On 03/06/2014 03:15 AM, Thierry Carrez wrote:
Steven Dake wrote:
My general take is workflow would fit in the Orchestration program, but
not be integrated into the heat repo specifically.  It would be a
different repo, managed by the same orchestration program just as we
have heat-cfntools and other repositories.  Figuring out how to handle
the who is the core team of people responsible for program's individual
repositories is the most difficult aspect of making such a merge.  For
example, I'd not desire a bunch of folks from Murano +2/+A heat specific
repos until they understood the code base in detail, or atleast the
broad architecture.   I think the same think applies in reverse from the
Murano perspective.  Ideally folks that are core on a specific program
would need to figure out how to learn how to broadly review each repo
(meaning the heat devs would have to come up to speed on murano and
murano devs would have to come up to speed on heat.  Learning a new code
base is a big commitment for an already overtaxed core team.
Being in the same program means you share the same team and PTL, not
necessarily that all projects under the program have the same core
review team. So you could have different core reviewers for both
(although I'd encourage the core for ones become core for the other,
since it will facilitate behaving like a coherent team). You could also
have a single core team with clear expectations set ("do not approve
changes for code you're not familiar with").
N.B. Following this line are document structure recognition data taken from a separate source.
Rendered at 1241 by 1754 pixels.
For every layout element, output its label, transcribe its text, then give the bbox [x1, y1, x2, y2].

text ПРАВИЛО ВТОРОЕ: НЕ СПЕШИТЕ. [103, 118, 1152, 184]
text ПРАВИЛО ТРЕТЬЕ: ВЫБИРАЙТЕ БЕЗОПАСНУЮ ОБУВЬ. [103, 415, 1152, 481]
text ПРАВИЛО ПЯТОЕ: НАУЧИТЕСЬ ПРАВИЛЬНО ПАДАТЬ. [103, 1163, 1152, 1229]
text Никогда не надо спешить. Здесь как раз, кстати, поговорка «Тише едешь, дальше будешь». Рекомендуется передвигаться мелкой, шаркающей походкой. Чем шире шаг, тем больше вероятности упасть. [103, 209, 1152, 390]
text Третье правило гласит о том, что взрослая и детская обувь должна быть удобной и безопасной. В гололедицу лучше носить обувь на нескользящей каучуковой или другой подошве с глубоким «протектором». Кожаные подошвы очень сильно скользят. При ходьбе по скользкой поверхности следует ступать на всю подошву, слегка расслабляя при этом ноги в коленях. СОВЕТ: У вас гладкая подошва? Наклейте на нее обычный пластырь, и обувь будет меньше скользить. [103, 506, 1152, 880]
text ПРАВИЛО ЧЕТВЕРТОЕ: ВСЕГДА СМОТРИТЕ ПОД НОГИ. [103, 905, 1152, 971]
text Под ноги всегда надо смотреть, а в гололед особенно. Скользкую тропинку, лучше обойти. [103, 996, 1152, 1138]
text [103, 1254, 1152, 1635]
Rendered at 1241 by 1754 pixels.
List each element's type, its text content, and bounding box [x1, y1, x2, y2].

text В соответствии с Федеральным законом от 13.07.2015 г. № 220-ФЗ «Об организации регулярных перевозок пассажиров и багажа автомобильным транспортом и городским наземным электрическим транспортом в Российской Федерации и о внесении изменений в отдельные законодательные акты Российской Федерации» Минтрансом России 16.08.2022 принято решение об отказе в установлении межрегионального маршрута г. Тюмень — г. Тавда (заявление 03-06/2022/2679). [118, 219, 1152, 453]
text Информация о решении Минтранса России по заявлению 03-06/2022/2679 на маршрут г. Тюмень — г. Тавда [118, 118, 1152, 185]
This may be possible with jenkins permissions, but what I'd like to see is for a way for people familiar with each specific project to be graduated to core for that project. (eg heat or workflow). An implicit expectation do not approve doesn't totally fit, because at some point, we may want to give those folks the ability to approve via a core nomination (because they have met the core requirements) for either heat or workflow. WIthout a way of nominating for core for a specific project (within a specific program), the poor developer has no way to know when they have officially been recognized by the core team as an actual core member.

I agree folks in one program need to behave as a coherent team for the Orchestration program to be successful, which means a big commitment from the existing orchestration program core members (currently heat-core) to come up to speed on the example workflow code base and community (and vice-versa).

I'm a bit confused as well as to how a incubated project would be differentiated from a integrated project in one program. This may have already been discussed by the TC. For example, Red Hat doesn't officially support incubated projects, but we officially support (with our full sales/training/documentation/support/ plus a whole bunch of other Red Hat internalisms) Integrated projects. OpenStack vendors need a way to let customers know (through an upstream page?) what a project in a specific program's status is so we can appropriately set expectations with the community and customers.